The bandy-bandy snake sounds like Australia's answer to Boaty McBoatface, but it's the real name of an entire genus of snakes distinguished by their black and white hoops. The genus has a new member, one its discoverer calls “hyper-banded”. Sadly, as with so many newly discovered species, this one is probably already endangered thanks to a rapidly dwindling habitat.
The University of Queensland's Dr Bryan Fry was studying sea snakes off Weipa on the Cape York Peninsula when he and colleagues accidentally discovered the new snake. Coming ashore they noticed a banded snake sitting on a concrete block next to the ocean.
“We thought someone was having a lend of us,” Fry told IFLScience. Rather than being herpetologist humor, however, Fry said in a statement; “We later discovered that the snake had slithered over from a pile of bauxite rubble waiting to be loaded onto a ship.”
The snake didn't look much like the most common bandy-bandy snake, Vermicella annulata, which also lives along Australia's east coast. Instead, its two to three times as many bands more closely resemble bandy-bandy species from Western Australia and the Northern Territory. Genetic studies by masters student Chantelle Derez confirmed this was a new species, and one more closely related to geographically distant relatives living in similar monsoonal climates, rather than its more common geographically-near neighbors.
Described in the journal Zootaxa, the species has been given the scientific name Vermicella parscauda.
Like other bandy-bandies, V. parscauda has a very specialized diet, feeding on blind snakes, which in turn rely on smell to find insect larvae. Fry told IFLScience its venom is consequently very specific to reptiles, and while it can cause pain around the site of a bite it's otherwise unlikely to do too much damage to humans who encounter it.
Nevertheless, Fry, who has made a career out of studying venoms, says this is just one of the reasons we need to worry about V. parscauda's future. Venoms have been a rich source of medicines in the past, and while some have been applied in more moderate versions of their use in the wild – such as blood pressure reducers – others have had applications as unexpected as stroke repair or diabetes prevention. Even if something is targeted at other reptiles; “It's still a bioactive molecule,” Fry told IFLScience, and could be useful.
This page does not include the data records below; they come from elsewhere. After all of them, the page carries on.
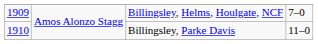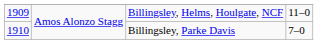Billingsley, Helms, Houlgate, NCF | column 4: 7–0 -> 11–0
Billingsley, Parke Davis | column 4: 11–0 -> 7–0
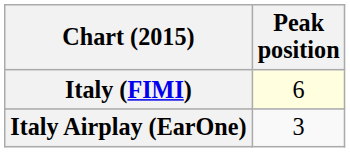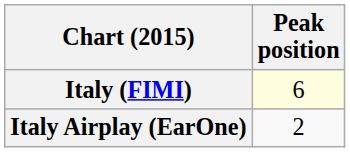Italy Airplay (EarOne) | Peak position: 3 -> 2
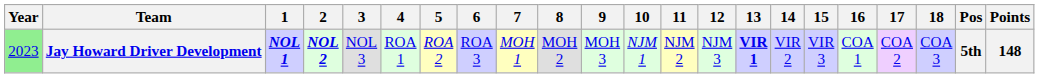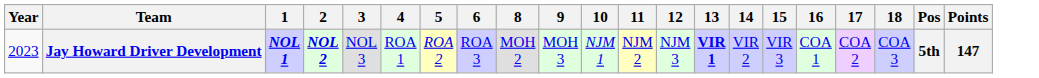- column: 7 | MOH 1
Jay Howard Driver Development | Year: lightgreen background -> no background
Jay Howard Driver Development | Points: 148 -> 147
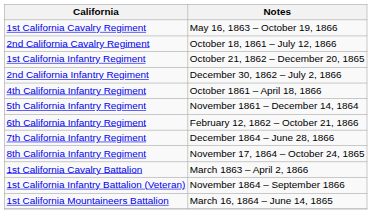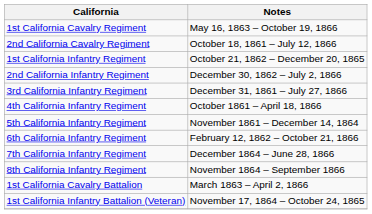+ row: 3rd California Infantry Regiment | December 31, 1861 – July 27, 1866
8th California Infantry Regiment | Notes: November 17, 1864 – October 24, 1865 -> November 1864 – September 1866
1st California Infantry Battalion (Veteran) | Notes: November 1864 – September 1866 -> November 17, 1864 – October 24, 1865
- row: 1st California Mountaineers Battalion | March 16, 1864 – June 14, 1865
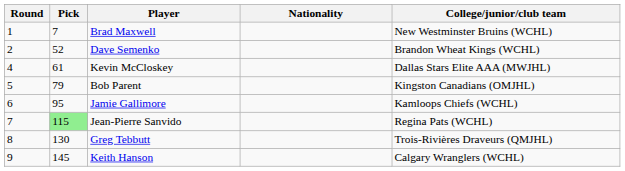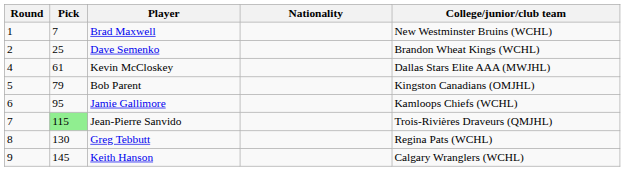Dave Semenko | Pick: 52 -> 25
Jean-Pierre Sanvido | College/junior/club team: Regina Pats (WCHL) -> Trois-Rivières Draveurs (QMJHL)
Greg Tebbutt | College/junior/club team: Trois-Rivières Draveurs (QMJHL) -> Regina Pats (WCHL)
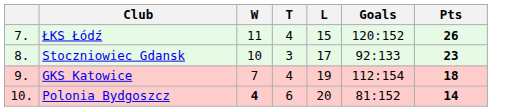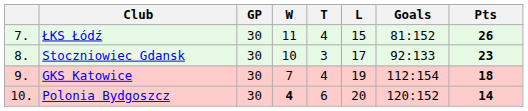+ column: GP | 30 | 30 | 30 | 30
ŁKS Łódź | Goals: 120:152 -> 81:152
Polonia Bydgoszcz | Goals: 81:152 -> 120:152
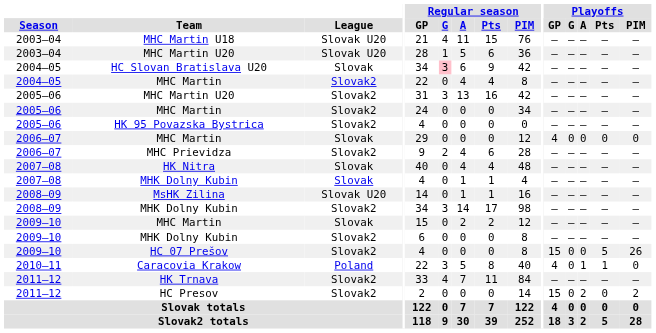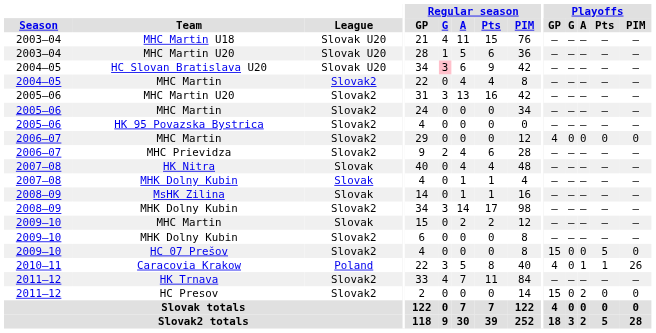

However, with V. parscauda's known habitat being destroyed for bauxite mining, the snake is probably in considerable danger. Nor is the industry, whose voraciousness is a consequence of poor recycling rates, only threatening land animals. Fry was investigating how dredging to increase the local port's capacity is harming local sea snakes.
Five other specimens of V. parscauda have been seen, but three of these were dead.